La limite nord de la zone bombardée se trouve à environ 400 m du checkpoint 14 des forces armées ukrainiennes. Au printemps 2015, le long du Taganrowskaya Shosse, il y avait des points de contrôle supplémentaires échelonnés, un autre à Kalinowka, à environ 2,5 km au nord du point de contrôle 14. À quelques centaines de mètres à l'est du point de contrôle 14, le point de contrôle 13 est l'installation la plus avancée des troupes du gouvernement ukrainien à l'est de Marioupol. Une position de défense préparée des troupes du gouvernement ukrainien est située à environ 2,5 km au sud du point de contrôle 14.

Les dernières positions ukrainiennes (points de contrôle 13 et 14) se trouvent à quelques centaines de mètres à l'est de la périphérie. À cette époque, un no man's land d'au moins 10 km de large s'étendait de là jusqu'aux positions des contre-révolutionnaires. Les positions les plus à l'ouest des anti-putschistes étaient sur le bord ouest d'Oktiabr (maintenant Verkhnoshyrokivske) et s'étendaient vers le sud jusqu'à Shyrokyne et la côte de la mer d'Azov. La conjecture du SMM est basée sur la proximité d'un point de contrôle de l'armée ukrainienne à l'embranchement de Taganrovskaya Shosse.

Carte : Points de contrôle sur la bordure Est de Marioupol

 

Si le but du bombardement avait été de soutenir une poussée terrestre des forces armées de la République populaire de Donetsk le long du Taganrovskaya Shosse, un bombardement simultané des points de contrôle 10 et 13 et des positions défensives de Lomakyne et Berdianskoe aurait été prévu. Bellingcat affirme qu'un plus grand nombre de cibles dans la section à l'est de Marioupol avaient été ciblées avec des lanceurs multiples ce matin-là. Le SMM n'a cependant signalé qu'un seul cas le matin et un en début d'après-midi.

* Extraits de données *
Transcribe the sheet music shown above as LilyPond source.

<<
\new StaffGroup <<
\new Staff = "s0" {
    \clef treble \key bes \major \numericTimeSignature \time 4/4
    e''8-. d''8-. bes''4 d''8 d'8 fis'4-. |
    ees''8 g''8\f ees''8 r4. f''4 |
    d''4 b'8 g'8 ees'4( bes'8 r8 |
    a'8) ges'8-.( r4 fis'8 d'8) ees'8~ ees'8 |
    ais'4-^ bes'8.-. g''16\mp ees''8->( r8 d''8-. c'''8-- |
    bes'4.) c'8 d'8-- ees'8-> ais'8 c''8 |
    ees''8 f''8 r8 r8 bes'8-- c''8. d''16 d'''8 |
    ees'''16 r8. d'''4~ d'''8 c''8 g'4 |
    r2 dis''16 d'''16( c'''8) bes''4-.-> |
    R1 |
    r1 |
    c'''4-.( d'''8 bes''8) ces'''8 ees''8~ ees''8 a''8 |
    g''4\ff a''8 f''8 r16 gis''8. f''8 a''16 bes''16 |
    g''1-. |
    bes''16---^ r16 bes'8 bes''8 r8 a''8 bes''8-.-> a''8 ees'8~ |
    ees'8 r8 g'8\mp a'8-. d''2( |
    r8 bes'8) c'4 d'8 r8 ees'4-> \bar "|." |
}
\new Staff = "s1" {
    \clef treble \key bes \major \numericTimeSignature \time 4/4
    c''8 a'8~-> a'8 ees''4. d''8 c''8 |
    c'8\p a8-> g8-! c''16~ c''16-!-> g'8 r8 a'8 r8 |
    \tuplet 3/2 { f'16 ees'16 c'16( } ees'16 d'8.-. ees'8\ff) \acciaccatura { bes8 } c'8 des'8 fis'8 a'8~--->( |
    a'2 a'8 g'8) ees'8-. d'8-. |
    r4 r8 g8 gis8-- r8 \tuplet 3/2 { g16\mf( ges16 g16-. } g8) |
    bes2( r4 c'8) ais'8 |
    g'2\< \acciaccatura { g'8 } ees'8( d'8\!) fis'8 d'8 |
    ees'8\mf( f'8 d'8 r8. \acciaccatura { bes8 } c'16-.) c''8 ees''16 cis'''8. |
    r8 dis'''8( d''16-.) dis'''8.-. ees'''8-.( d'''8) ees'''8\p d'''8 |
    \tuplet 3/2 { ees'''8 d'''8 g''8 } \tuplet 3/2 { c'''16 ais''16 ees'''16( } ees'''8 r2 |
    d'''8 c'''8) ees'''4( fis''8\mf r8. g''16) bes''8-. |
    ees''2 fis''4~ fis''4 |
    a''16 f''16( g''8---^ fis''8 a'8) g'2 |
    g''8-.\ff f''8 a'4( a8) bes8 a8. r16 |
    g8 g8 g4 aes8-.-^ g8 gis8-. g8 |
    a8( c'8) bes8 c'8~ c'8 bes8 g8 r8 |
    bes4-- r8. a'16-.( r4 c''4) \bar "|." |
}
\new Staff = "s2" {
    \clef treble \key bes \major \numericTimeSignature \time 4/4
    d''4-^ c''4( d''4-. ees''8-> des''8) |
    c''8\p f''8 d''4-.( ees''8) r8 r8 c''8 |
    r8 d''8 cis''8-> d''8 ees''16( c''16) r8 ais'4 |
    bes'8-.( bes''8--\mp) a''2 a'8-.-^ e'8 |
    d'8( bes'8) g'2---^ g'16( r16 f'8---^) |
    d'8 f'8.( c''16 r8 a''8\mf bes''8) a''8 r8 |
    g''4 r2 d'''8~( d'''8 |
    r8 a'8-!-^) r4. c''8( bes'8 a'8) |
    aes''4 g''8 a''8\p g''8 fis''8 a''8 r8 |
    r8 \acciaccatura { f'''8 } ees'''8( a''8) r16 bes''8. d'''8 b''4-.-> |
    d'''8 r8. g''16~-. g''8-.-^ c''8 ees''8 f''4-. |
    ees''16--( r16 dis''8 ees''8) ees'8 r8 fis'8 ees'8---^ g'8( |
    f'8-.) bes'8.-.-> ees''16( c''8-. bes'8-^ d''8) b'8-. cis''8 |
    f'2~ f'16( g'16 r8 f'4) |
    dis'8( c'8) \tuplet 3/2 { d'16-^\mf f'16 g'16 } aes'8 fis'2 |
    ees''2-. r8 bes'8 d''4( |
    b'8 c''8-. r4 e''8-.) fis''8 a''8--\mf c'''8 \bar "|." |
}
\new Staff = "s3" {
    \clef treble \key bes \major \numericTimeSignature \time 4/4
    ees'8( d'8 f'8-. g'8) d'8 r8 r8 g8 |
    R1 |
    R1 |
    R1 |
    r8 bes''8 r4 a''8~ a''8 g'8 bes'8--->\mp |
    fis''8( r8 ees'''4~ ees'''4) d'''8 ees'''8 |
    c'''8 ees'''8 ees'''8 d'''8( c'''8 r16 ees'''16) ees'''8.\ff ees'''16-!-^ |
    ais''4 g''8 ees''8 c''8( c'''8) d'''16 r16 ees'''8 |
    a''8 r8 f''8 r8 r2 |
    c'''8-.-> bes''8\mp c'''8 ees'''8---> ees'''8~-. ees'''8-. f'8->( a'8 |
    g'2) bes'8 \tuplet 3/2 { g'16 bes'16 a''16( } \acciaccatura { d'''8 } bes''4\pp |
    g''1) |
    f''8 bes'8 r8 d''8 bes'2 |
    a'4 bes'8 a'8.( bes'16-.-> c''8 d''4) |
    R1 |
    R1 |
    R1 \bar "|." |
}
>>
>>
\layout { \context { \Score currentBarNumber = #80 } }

* Consigne donnée 1 *
Mettez à jour le texte sur le bombardement à l'est de Marioupol. Recopiez le passage qui commence par « Carte : Points de » et s'arrête après « en début d'après-midi. », en y remplaçant « Marioupol » par « Mariupol ».
* Consigne donnée 2 *
Prolongez le texte sur le bombardement à l'est de Marioupol à partir de sa dernière phrase.

* Corrigé de l'exercice 1 *
Carte : Points de contrôle sur la bordure Est de Mariupol

 

Si le but du bombardement avait été de soutenir une poussée terrestre des forces armées de la République populaire de Donetsk le long du Taganrovskaya Shosse, un bombardement simultané des points de contrôle 10 et 13 et des positions défensives de Lomakyne et Berdianskoe aurait été prévu. Bellingcat affirme qu'un plus grand nombre de cibles dans la section à l'est de Mariupol avaient été ciblées avec des lanceurs multiples ce matin-là. Le SMM n'a cependant signalé qu'un seul cas le matin et un en début d'après-midi.

* Corrigé de l'exercice 2 *
De plus, Bellingcat n'a pas pu déterminer l'emplacement géographique des destinations marquées par des chiffres. La numérotation des cibles n'est pas une mesure pour déguiser des cibles, mais plutôt une pratique d'artillerie courante, qui devrait rendre les noms de cibles plus courts et plus précis. En d'autres termes, Bellingcat ne sait pas qui a tiré où. Cela élimine toute raison de confier à des officiers individuels la responsabilité du bombardement d'Olimpiiskaya wulitsa.

À partir d'images satellites, on peut voir que le point de contrôle 14 comprend des systèmes de tranchées des deux côtés de la rue et éventuellement aussi des abris qui s'étendent sur une superficie d'environ 250 sur 100m. Cette position défensive est susceptible d'être occupée par un groupe de résistant. Le poste de contrôle 13 était sensiblement plus petit, environ 50 sur 60 m et est probablement une position avancée d'un groupe motorisées d'environ 10 hommes.

Image satellite : Checkpoint 14 (source : google maps)

 

L'artillerie à tube aurait été beaucoup plus appropriée pour tirer sur une petite cible comme un point de contrôle. Et les distances auraient permis leur utilisation.

Enquête sur la mission spéciale de surveillance SMM

Selon le rapport Spot du 24 janvier 2015, les membres de l'équipe de surveillance de Marioupol ont entendu un tonnerre intense pendant environ 35 secondes. Les lance-roquettes produisent un son spécifique pendant le processus de lancement, que l'observateur expérimenté peut facilement distinguer des autres armes d'artillerie.

Dans la zone bombardée, 10 bâtiments ont été directement touchés dont une école. Six bâtiments ont été incendié, vers le marché de Kiewskyi Rinok, ce qui ne signifie pas nécessairement qu'ils ont tous été directement touchés. La Mission spéciale d'observation de l'OSCE a trouvé au total 30 cratères et en a analysé 26. Selon le SMM, trois cratères ont été créés par des roquettes tirées du type BM-27 "URAGAN" et 23 par le type BM-21 "GRAD". Le lance-missiles BM-21 "GRAD" est largement utilisé à la fois par les troupes du gouvernement ukrainien et par les russophones. Le BM-27 "URAGAN" est cependant assez rare des deux côtés.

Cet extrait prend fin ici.